Stored items
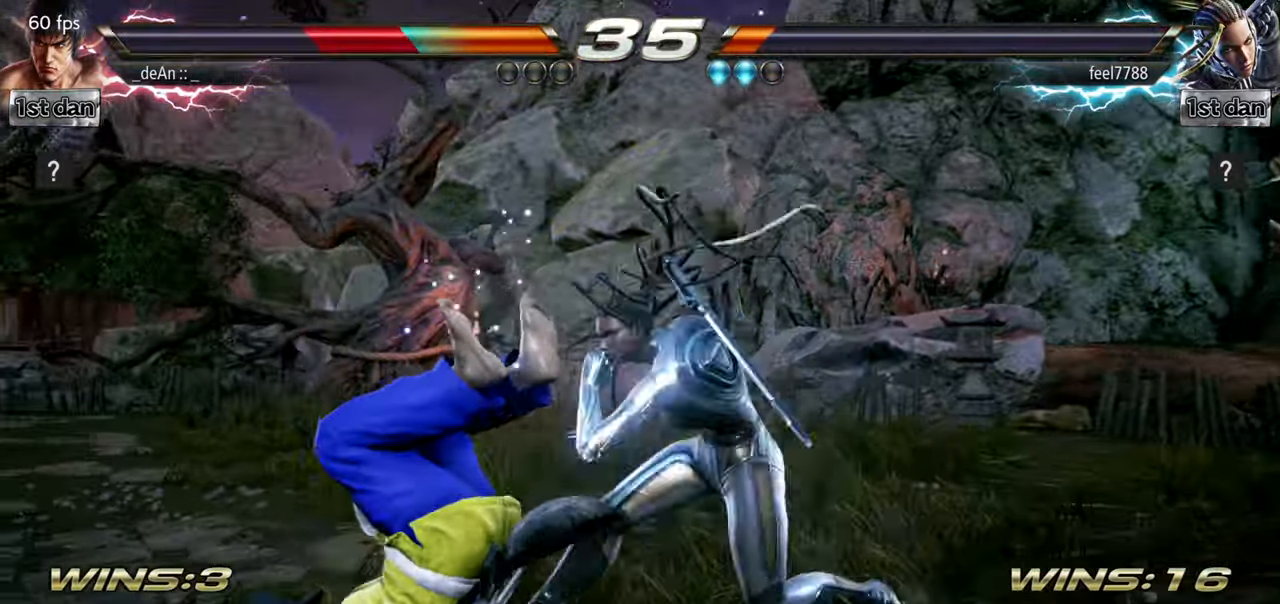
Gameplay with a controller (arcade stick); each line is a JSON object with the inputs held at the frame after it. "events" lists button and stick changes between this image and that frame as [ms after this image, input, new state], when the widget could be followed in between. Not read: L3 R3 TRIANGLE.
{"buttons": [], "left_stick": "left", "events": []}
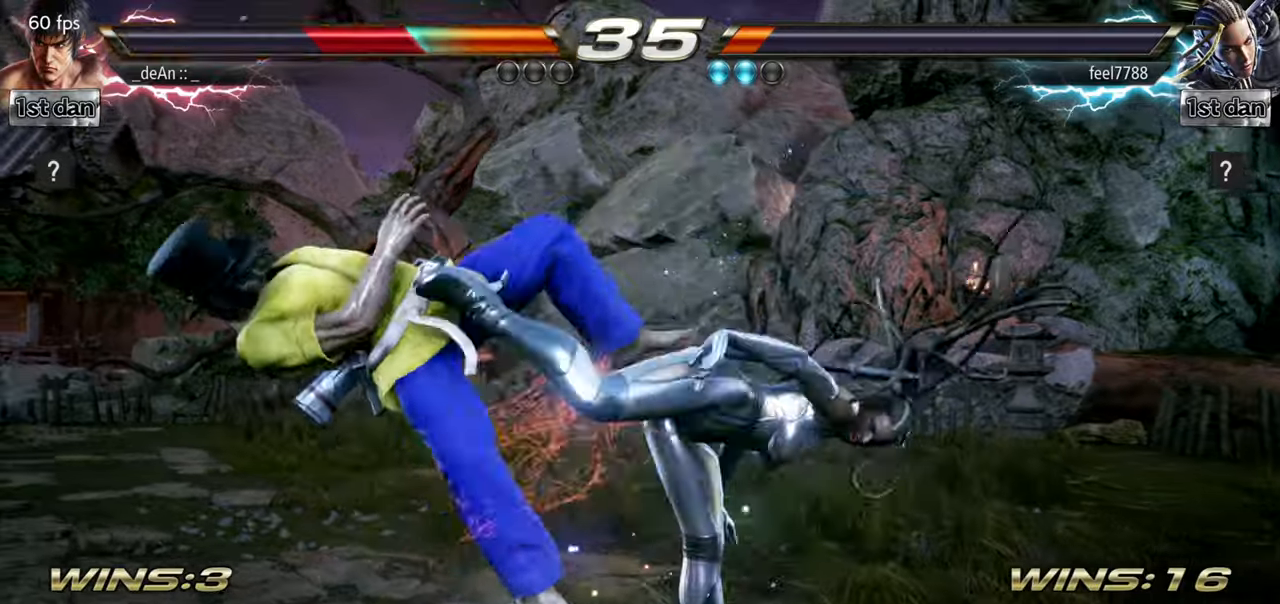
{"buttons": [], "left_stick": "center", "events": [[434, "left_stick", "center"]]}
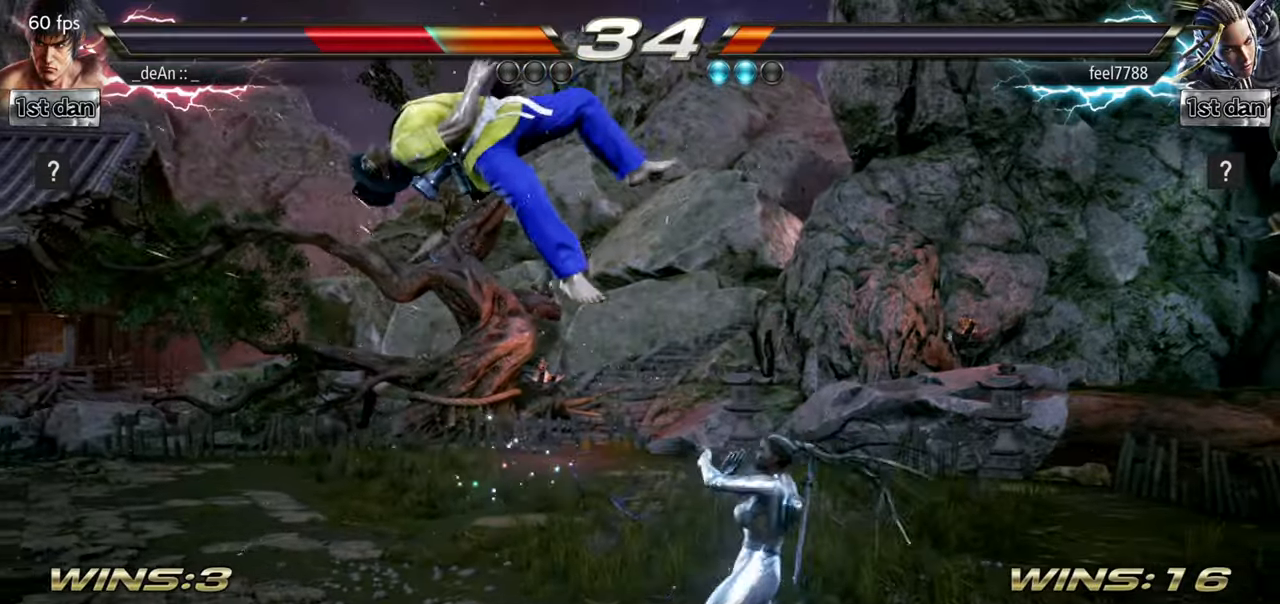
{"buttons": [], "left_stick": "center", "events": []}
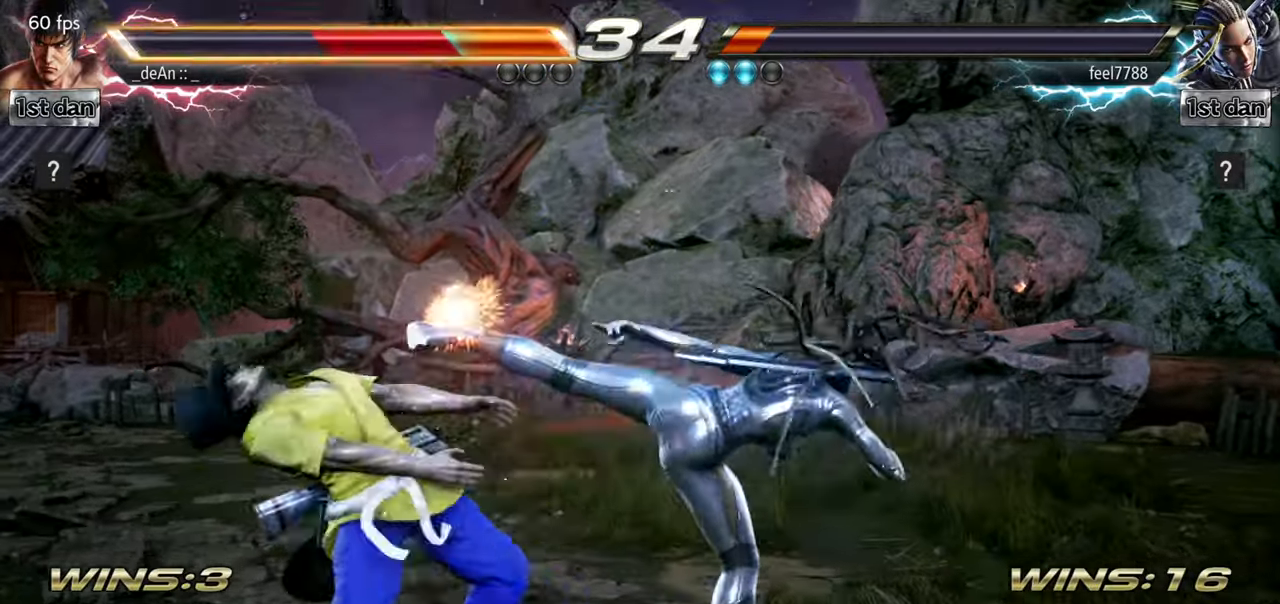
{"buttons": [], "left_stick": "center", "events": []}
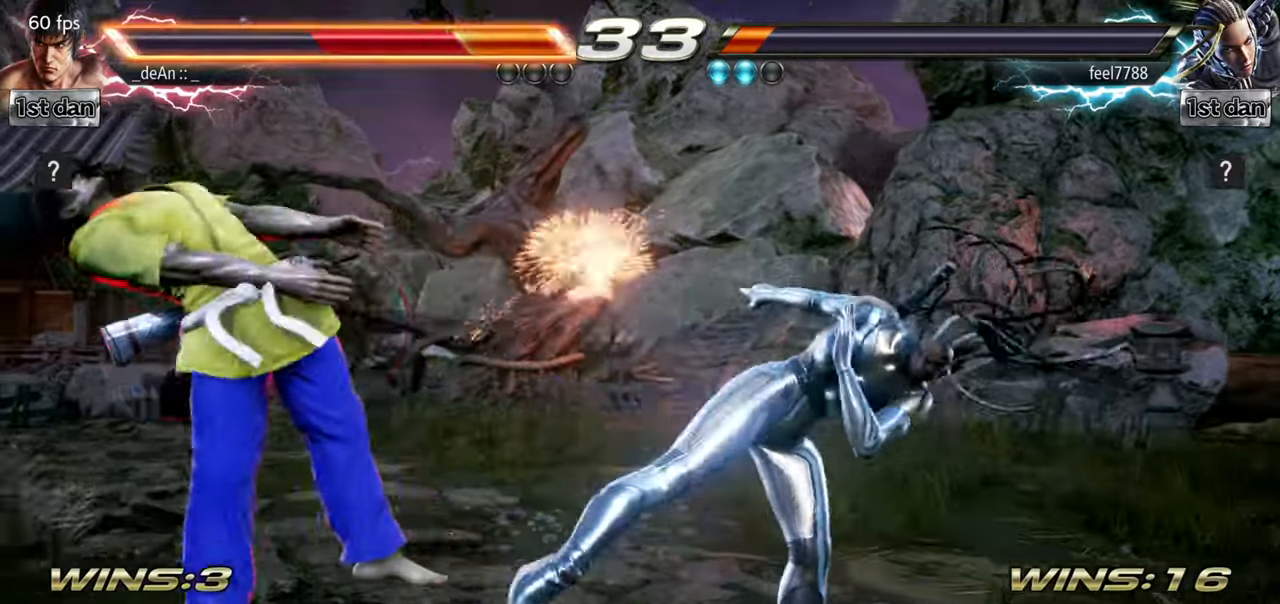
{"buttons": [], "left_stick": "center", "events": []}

*Your assignment*.
Your copy should match the data above exactly, apart from the pictures.

*Solution below*.
Gameplay with a controller (arcade stick); each line is a JSON object with the inputs held at the frame after it. "events" lists button and stick changes between this image and that frame as [ms after this image, input, new state], when the widget could be followed in between. Not read: L3 R3 TRIANGLE.
{"buttons": [], "left_stick": "left", "events": []}
{"buttons": [], "left_stick": "center", "events": [[434, "left_stick", "center"]]}
{"buttons": [], "left_stick": "center", "events": []}
{"buttons": [], "left_stick": "center", "events": []}
{"buttons": [], "left_stick": "center", "events": []}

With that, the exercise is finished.